Anklage: Jugendliche traten grundlos auf Kopf von Opfer

Zwei Jugendliche müssen sich seit heute wegen einer mutmaßlich grundlos provozierten Prügelattacke mit tödlichem Ausgang vor einem Hamburger Gericht verantworten. Die zur Tatzeit 16- und 17-Jährigen sollen einen 44-Jährigen im Juni 2009 abends in einem Fußgängertunnel beim Bahnhof Harburg nur deshalb angesprochen und um 20 Cent gebeten haben, um einen Anlass zum Zuschlagen zu finden, wie es in der Anklageschrift heißt. Der Prozess wurde nach Verlesung der Anklage wegen eines Antrags der Verteidigung vertagt.

Der Ältere schlug nach diesen Angaben den angetrunkenen Dachdecker bei dem folgenden Streit zu Boden, woraufhin beide Jugendlichen mehrmals gegen den Kopf ihres Opfers traten und den Mann hilflos zurückließen. Er lag vier Wochen im Koma, bevor er an seinen Kopfverletzungen starb.

Die Staatsanwaltschaft stuft die brutale Tat, die vor der Jugendkammer des Landgerichts unter Ausschluss der Öffentlichkeit verhandelt wird, als gemeinschaftliche gefährliche Körperverletzung mit Todesfolge sowie versuchten Totschlag ein. Im Fall einer Verurteilung droht den Angeklagten eine Jugendstrafe von bis zu zehn Jahren.

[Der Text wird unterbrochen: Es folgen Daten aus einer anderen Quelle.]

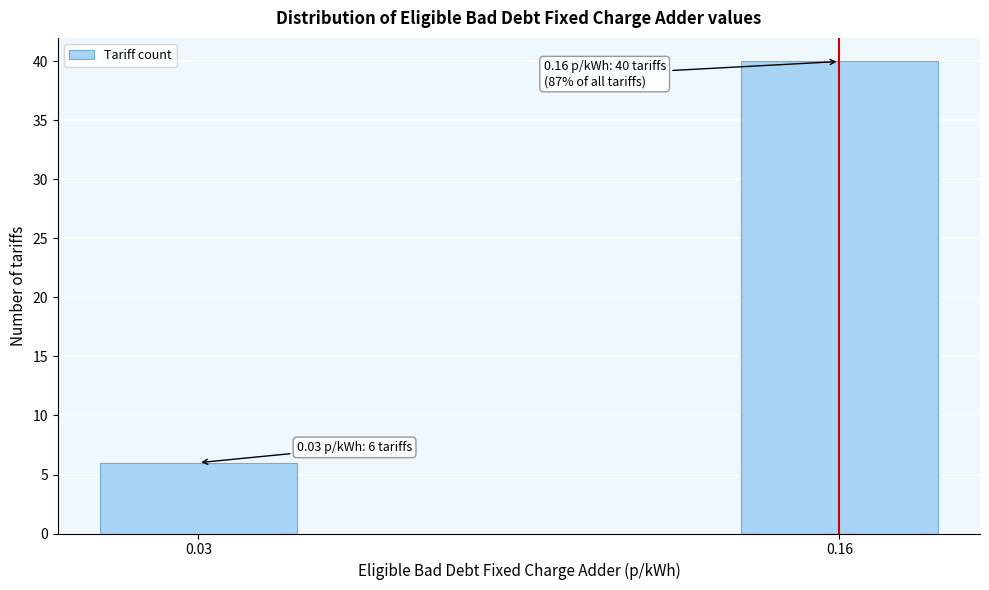

Reading left to right, list all the values displayed in this chart.

6	40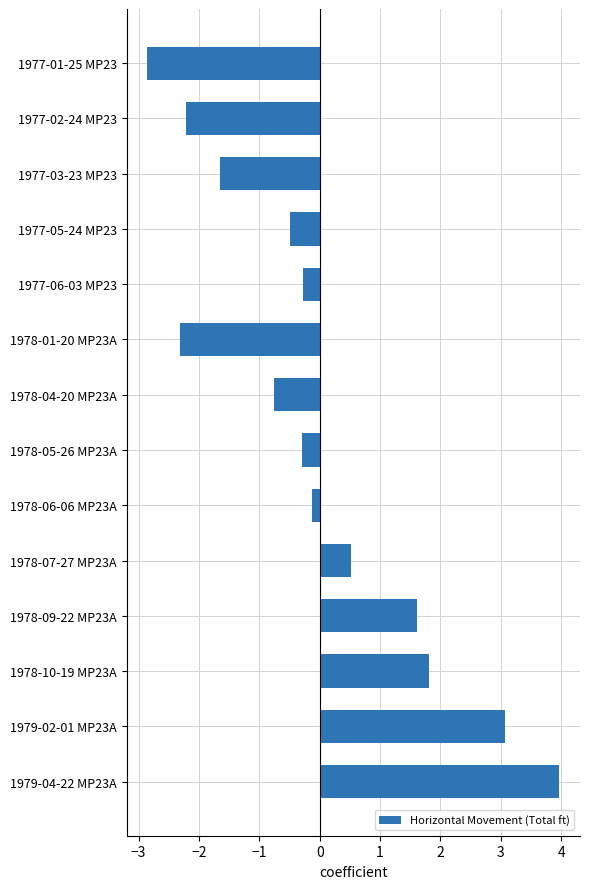

The chart shows a value of 1.0 at 1978-09-22 MP23A. True or false?

False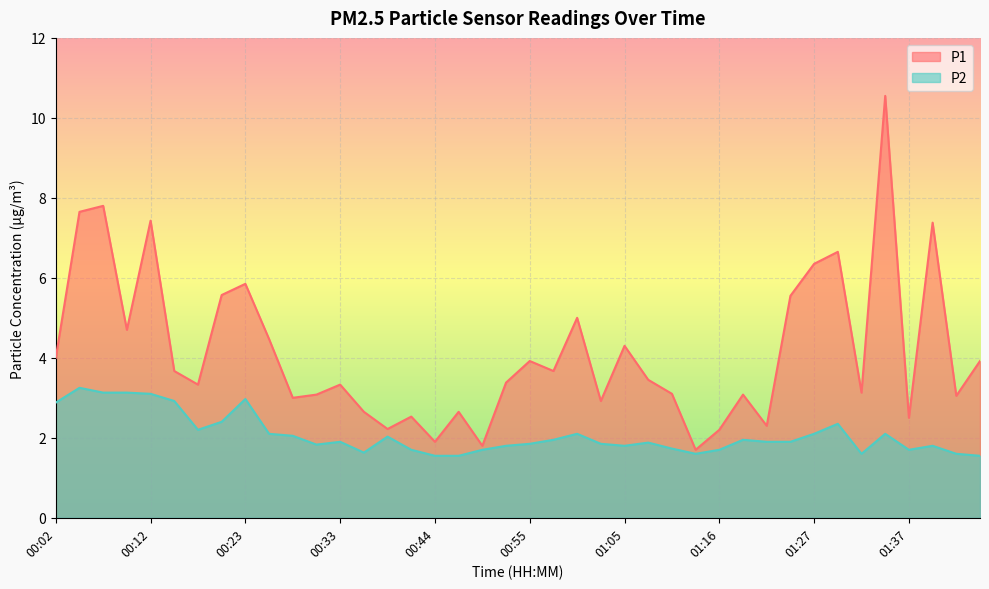

What is the sum of the P2 values at 00:07 and 01:05?

4.9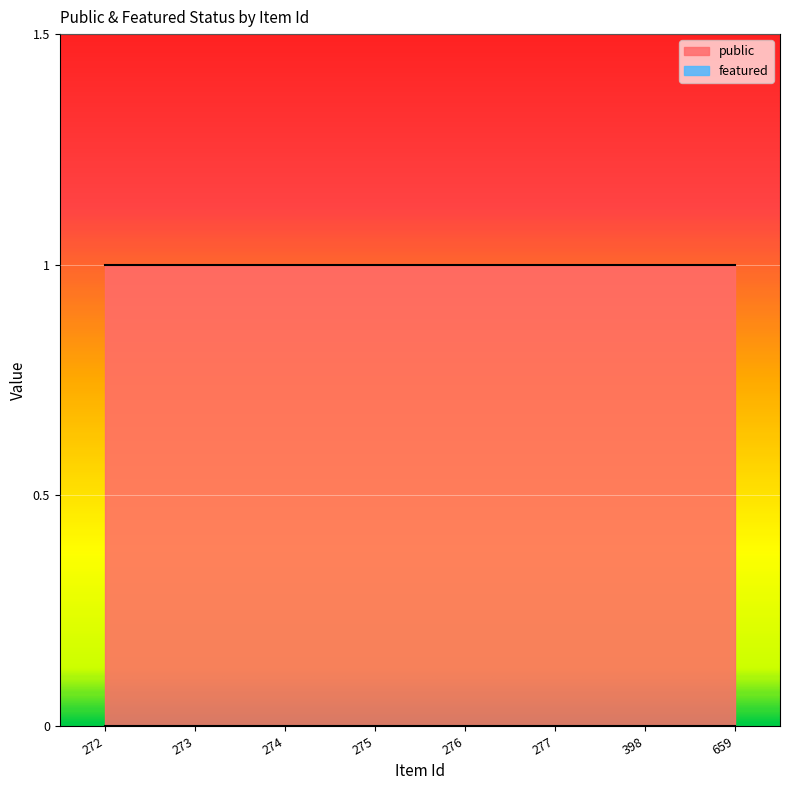

List the labels in order of public value, largest first.

272, 273, 274, 275, 276, 277, 398, 659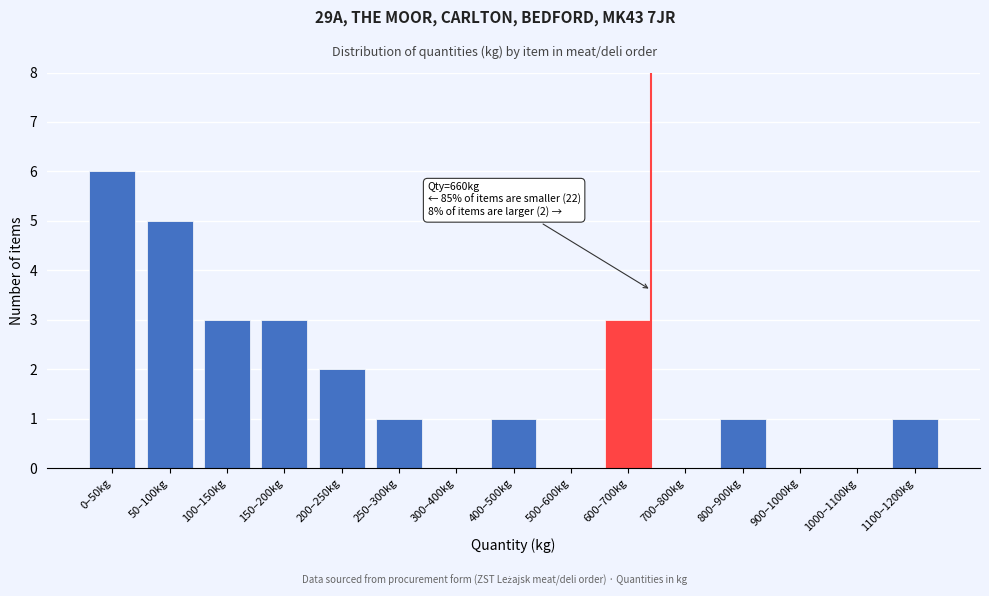

Reading right to left, what are all the values shown in this chart?

1100–1200kg=1	1000–1100kg=0	900–1000kg=0	800–900kg=1	700–800kg=0	600–700kg=3	500–600kg=0	400–500kg=1	300–400kg=0	250–300kg=1	200–250kg=2	150–200kg=3	100–150kg=3	50–100kg=5	0–50kg=6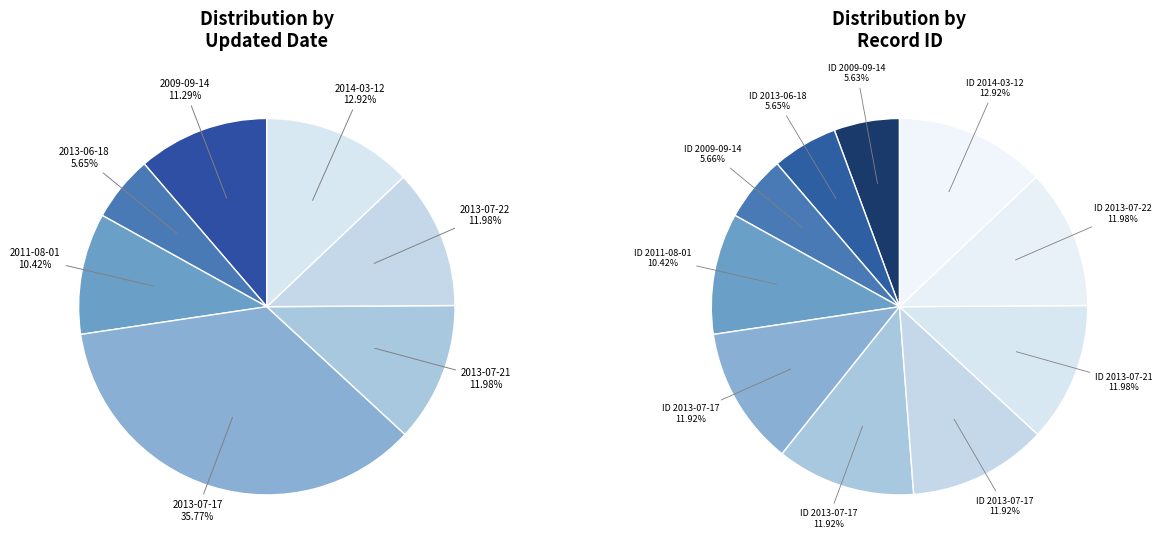

What is the smallest slice in the pie chart?

2009-09-14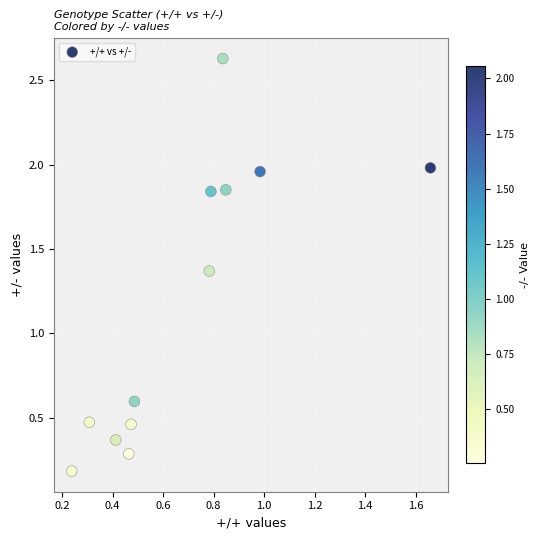

What is the average Y value?

1.2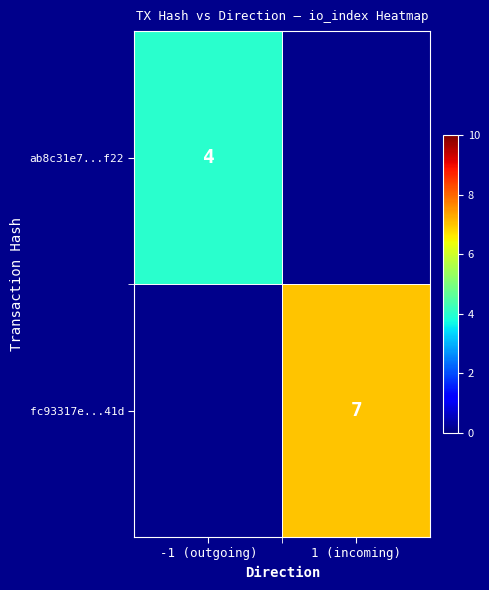

True or false: fc93317e...41d has a value of 7 at 1 (incoming).

True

Die Verteidigung habe prozessrechtliche Bedenken geäußert und wolle die rechtmäßige Besetzung des Gerichts prüfen, sagte ein Sprecher der Staatsanwaltschaft. Das Verfahren soll am Montag fortgesetzt werden. Der Anwalt des älteren Beschuldigten sagte nach dem Prozessauftakt, sein Mandant gebe zwar zu, den ersten Faustschlag ausgeteilt und damit den Sturz des 44-Jährigen verursacht zu haben. Der 17-Jährige habe den Mann aber nicht töten wollen.

Der 17-Jährige hatte ein gleichlautendes Geständnis schon früher in seiner Vernehmung beim Haftrichter abgelegt. Der andere Angeklagte schwieg nach Angaben der Staatsanwaltschaft bislang. Die Jugendlichen waren erst rund dreieinhalb Monate nach der Tat durch Videoaufzeichnungen aus Überwachungskameras identifiziert und festgenommen worden. Der Fall erregte wegen seiner Brutalität bundesweit Aufsehen.